__ASSIGNED TASK__: Reproduce the stretch of the reader responses below from "1. Weren’t you" through "of false Gospel.", changing "innuendo" to "insinuation".

ThTh 462 analyzing the Lutheran pastor’s message to the survivors of the Virginia Tech massacre drew some response. Most responders thought the pastor did proclaim an “other” Gospel.

  1. Sorry to say, but you are just too on target.
  2. It was even worse live. I watched on one of the networks. I figured we’d hear from you about this.
  3. I hope Pr King hears you and takes to heart what you said. Is that the ministry that’s coming out of Lutheran seminaries these days? Mee genoito.[=Frequent phrase from St. Paul, usually translated “God forbid.”]
  4. My first thought after he finished speaking was “If this is all he has to offer, why do we even bother with campus ministry.”
  5. Some will say, “Ed, you are too harsh. This was a multi-faith/no-faith community badly wounded and what they needed was comfort, not a call to repentence and not a narrowly Christian message that could divide.” I think they would be wrong; this was an opportunity for Paster King to say, “Here is what the Christian — the one who is hitched to THE Promise — can tell you about this:” and then tell them.
  6. I heard the whole talk–nothing about God let alone Christ. I was embarrassed. All the other religion speakers–Islam, Buddhist, Jew–sorry to say–made a lot more sense.
  7. King’s “sermon” is not unlike many I’ve heard in the ELCA.
  8. I was steaming when I got the ELCA news release, and for the same reasons–calling something Christian that was basically afraid to name the name. It is amazing, this close to Easter, that such an Easter-less message was given.

But others thought otherwise. Some said: Yes, he did proclaim an “other” gospel, but you didn’t do right in what you wrote.

Examples:

  1. Weren’t you breaking the 8th commandment, which in Luther’s Small Catechism calls you “to defend him, speak well of him, and put the best construction on everything”?
  2. You added “a personal attack, innuendo” to the (rightful) exposure of false Gospel.
  3. Your response to Pastor King (TT462) was correct but I found it harsh.
  4. I’m concerned about whether there might be a better way to communicate this critique–perhaps timing, perhaps a gentler turn of phrase–so that it can be heard.
  5. Unless I missed the All-Important good news you always tell, I felt you were not as pastoral to the empty pastor as you might be.
  6. I agree with your assessment of Bill’s remarks. However, I ponder the timing. I would have recommended going public with a critique after 30 days or so.
  7. I write only to question your TIMING. After this horrific event, when we all are struggling to find words, I find your open musings so soon are very ‘unloving’ and extremely insensitive. How easy it is in St. Louis where you have the luxury of distance to discern the events of Blacksburg, VA. I’m not saying you are not right, . . . but question the sensitivity and gravity of the stress and pain of the moment.

__EXCERPTED RECORDS__:
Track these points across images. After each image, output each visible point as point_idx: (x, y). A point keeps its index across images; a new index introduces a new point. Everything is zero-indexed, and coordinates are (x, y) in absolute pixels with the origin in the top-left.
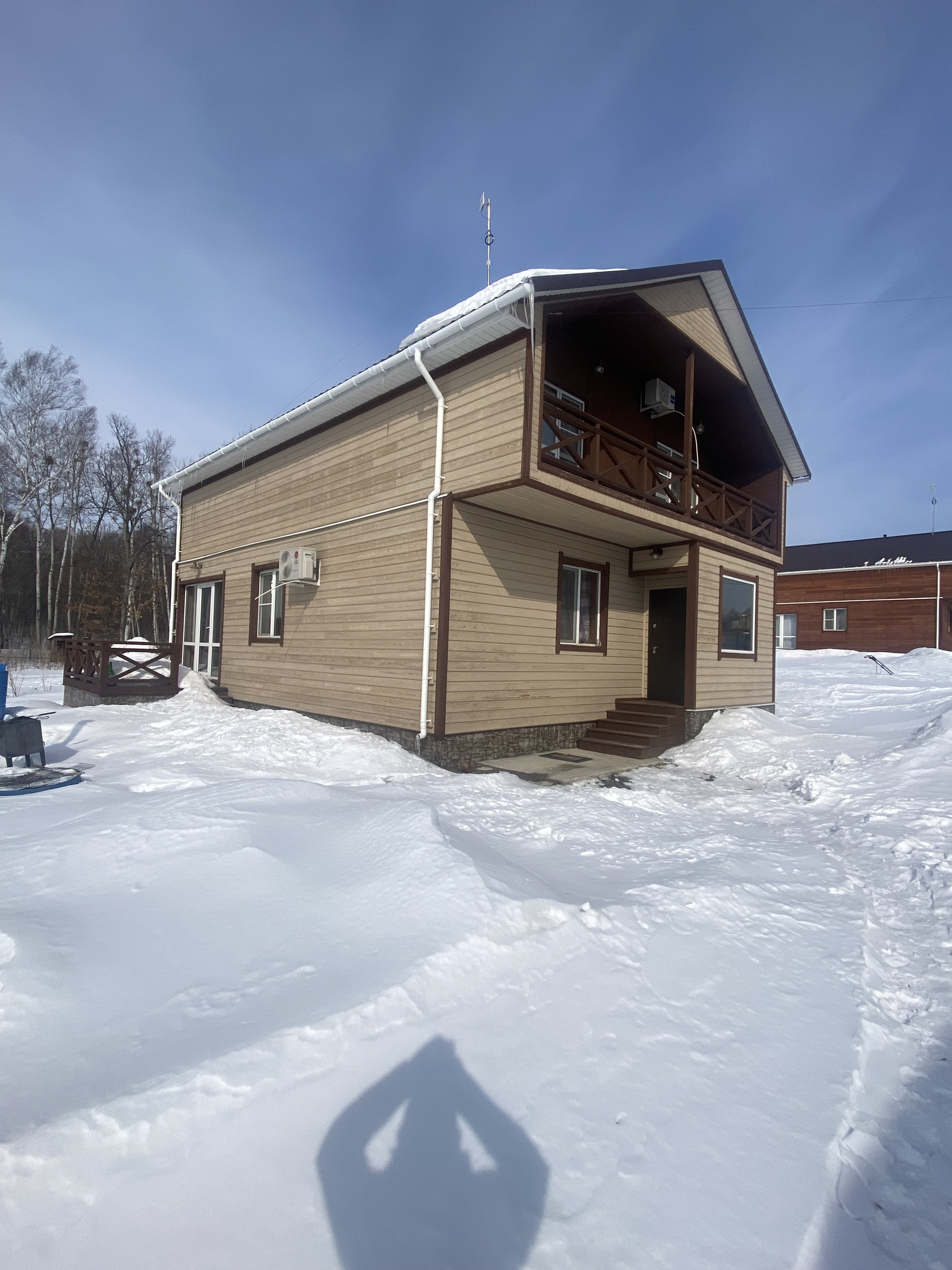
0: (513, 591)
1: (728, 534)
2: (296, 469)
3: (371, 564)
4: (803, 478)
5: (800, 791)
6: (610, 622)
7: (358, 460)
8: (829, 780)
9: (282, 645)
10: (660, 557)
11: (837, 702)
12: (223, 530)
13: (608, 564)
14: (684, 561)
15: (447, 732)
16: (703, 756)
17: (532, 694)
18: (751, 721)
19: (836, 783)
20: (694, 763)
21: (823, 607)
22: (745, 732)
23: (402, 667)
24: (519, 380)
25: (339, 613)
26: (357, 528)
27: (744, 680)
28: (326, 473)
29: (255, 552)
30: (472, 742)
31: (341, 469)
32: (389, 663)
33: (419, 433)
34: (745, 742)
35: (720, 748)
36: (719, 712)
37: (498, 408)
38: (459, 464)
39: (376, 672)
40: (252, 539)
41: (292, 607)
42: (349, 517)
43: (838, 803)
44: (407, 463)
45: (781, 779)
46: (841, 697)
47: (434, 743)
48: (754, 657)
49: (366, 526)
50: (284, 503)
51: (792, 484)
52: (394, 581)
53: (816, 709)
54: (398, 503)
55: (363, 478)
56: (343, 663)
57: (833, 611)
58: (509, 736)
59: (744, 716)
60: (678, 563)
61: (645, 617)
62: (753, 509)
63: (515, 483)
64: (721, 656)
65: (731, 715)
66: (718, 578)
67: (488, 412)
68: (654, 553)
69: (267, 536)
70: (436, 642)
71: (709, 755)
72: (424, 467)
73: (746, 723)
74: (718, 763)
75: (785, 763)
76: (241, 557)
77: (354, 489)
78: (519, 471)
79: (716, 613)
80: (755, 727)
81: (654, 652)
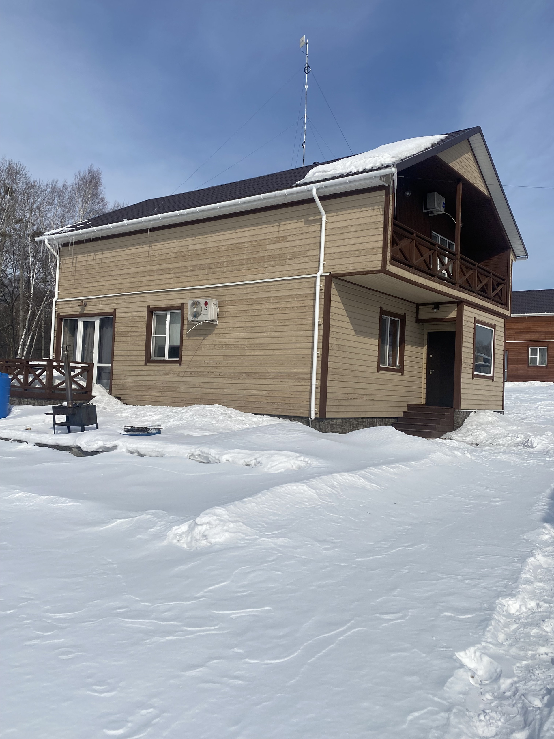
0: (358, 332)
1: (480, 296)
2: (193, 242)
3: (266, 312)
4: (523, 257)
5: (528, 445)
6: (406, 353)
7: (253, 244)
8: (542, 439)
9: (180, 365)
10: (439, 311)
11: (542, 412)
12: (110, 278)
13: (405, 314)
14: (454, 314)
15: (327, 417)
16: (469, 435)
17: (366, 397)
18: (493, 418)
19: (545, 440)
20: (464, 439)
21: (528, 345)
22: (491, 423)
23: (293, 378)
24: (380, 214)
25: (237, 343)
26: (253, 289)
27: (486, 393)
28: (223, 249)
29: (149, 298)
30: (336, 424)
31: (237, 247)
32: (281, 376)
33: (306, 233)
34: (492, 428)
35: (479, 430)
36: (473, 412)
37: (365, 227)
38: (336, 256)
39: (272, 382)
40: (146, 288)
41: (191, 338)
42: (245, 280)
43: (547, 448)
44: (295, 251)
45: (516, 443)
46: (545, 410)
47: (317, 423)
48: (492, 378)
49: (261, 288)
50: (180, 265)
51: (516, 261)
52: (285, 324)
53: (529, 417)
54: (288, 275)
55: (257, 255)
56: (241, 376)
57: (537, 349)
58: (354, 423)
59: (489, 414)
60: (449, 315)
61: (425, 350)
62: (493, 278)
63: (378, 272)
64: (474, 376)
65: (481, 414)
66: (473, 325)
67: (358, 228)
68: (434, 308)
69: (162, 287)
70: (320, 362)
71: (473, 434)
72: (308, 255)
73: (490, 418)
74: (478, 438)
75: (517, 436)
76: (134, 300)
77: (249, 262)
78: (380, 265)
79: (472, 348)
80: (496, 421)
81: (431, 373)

__SOLVED PROBLEM__:
1. Weren’t you breaking the 8th commandment, which in Luther’s Small Catechism calls you “to defend him, speak well of him, and put the best construction on everything”?
  2. You added “a personal attack, insinuation” to the (rightful) exposure of false Gospel.